Il sépare la mission du « faire connaître » qu’il donne à l’université de celle de « faire aimer », qu’il assigne aux artistes.

Logiquement, l’éducation populaire est dès lors écartée du giron de la culture.

-Un système fort de soutien à la professionnalisation des artistes est mis en place. Selon Olivier Donnat, en accentuant l’action culturelle de l’État gaulliste, le but était également d’affaiblir l’influence du Parti communiste auprès des artistes et d’introduire une division entre l’action culturelle et le mouvement d’éducation populaire, devenant animation socio-culturelle chapeauté par le Haut Commissariat à la jeunesse et aux sports.

-Malraux plaque sa vision de la Culture au ministère, considérant que l’amour de l’art vient par la confrontation vivante aux œuvres. Il va à l’encontre de l’académisme et défend l’avant-gardisme. Il installe un nouvel État-providence, mécène initiateur et régulateur, dans lequel la démocratisation se concrétise dans la confrontation du peuple aux Arts.

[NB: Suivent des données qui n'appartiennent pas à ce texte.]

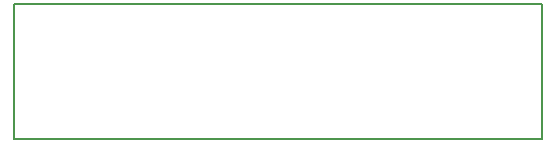
<source format=gbr>
G04 #@! TF.FileFunction,Profile,NP*
%FSLAX46Y46*%
G04 Gerber Fmt 4.6, Leading zero omitted, Abs format (unit mm)*
G04 Created by KiCad (PCBNEW 0.201601262101+6516~42~ubuntu15.10.1-product) date Wed 27 Jan 2016 01:39:49 PM CET*
%MOMM*%
G01*
G04 APERTURE LIST*
%ADD10C,0.020000*%
%ADD11C,0.150000*%
G04 APERTURE END LIST*
D10*
D11*
X139700000Y-108712000D02*
X166878000Y-108712000D01*
X139700000Y-97282000D02*
X139700000Y-108712000D01*
X184404000Y-97282000D02*
X139700000Y-97282000D01*
X184404000Y-108712000D02*
X184404000Y-97282000D01*
X166878000Y-108712000D02*
X184404000Y-108712000D01*
M02*

</source>
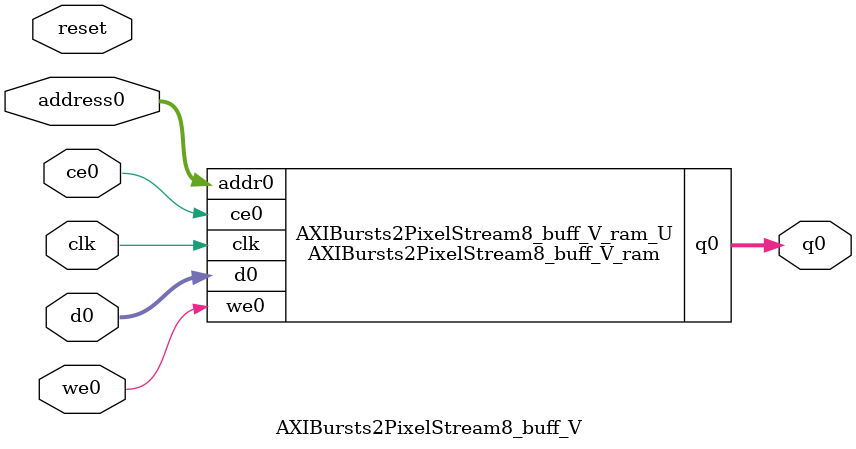
<source format=v>

`timescale 1 ns / 1 ps
module AXIBursts2PixelStream8_buff_V_ram (addr0, ce0, d0, we0, q0,  clk);

parameter DWIDTH = 256;
parameter AWIDTH = 6;
parameter MEM_SIZE = 60;

input[AWIDTH-1:0] addr0;
input ce0;
input[DWIDTH-1:0] d0;
input we0;
output reg[DWIDTH-1:0] q0;
input clk;

(* ram_style = "block" *)reg [DWIDTH-1:0] ram[0:MEM_SIZE-1];




always @(posedge clk)  
begin 
    if (ce0) 
    begin
        if (we0) 
        begin 
            ram[addr0] <= d0; 
            q0 <= d0;
        end 
        else 
            q0 <= ram[addr0];
    end
end


endmodule


`timescale 1 ns / 1 ps
module AXIBursts2PixelStream8_buff_V(
    reset,
    clk,
    address0,
    ce0,
    we0,
    d0,
    q0);

parameter DataWidth = 32'd256;
parameter AddressRange = 32'd60;
parameter AddressWidth = 32'd6;
input reset;
input clk;
input[AddressWidth - 1:0] address0;
input ce0;
input we0;
input[DataWidth - 1:0] d0;
output[DataWidth - 1:0] q0;



AXIBursts2PixelStream8_buff_V_ram AXIBursts2PixelStream8_buff_V_ram_U(
    .clk( clk ),
    .addr0( address0 ),
    .ce0( ce0 ),
    .d0( d0 ),
    .we0( we0 ),
    .q0( q0 ));

endmodule


</source>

-Malraux poursuit donc le travail de Jeanne Laurent en complétant les centres dramatiques nationaux des Maisons de la Culture qui adopte la pluridisciplinarité (théâtre, danse, cinéma, musique). Elles devaient s’installer dans chaque département, par la seule décision de l’État, sans concertation avec les acteurs locaux mais en demandant leur contribution financière. Elles ne seront qu’une dizaine, symbole de la centralisation excessif voire maladif du ministère malrucien. Dans cette optique de diffusion et de conservation des chefs d’œuvres, il subventionne la Cinémathèque française d’Henri Langlois qui s’installe dans le Palais de Chaillot.

-Pour autant, Malraux ne pense pas la culture uniquement par le service public, et organise des systèmes d’aide au secteur privé, tel le décret du 23 octobre 1964, instaurant un fonds de soutien au théâtre privé à travers une taxe sur chaque billet vendu.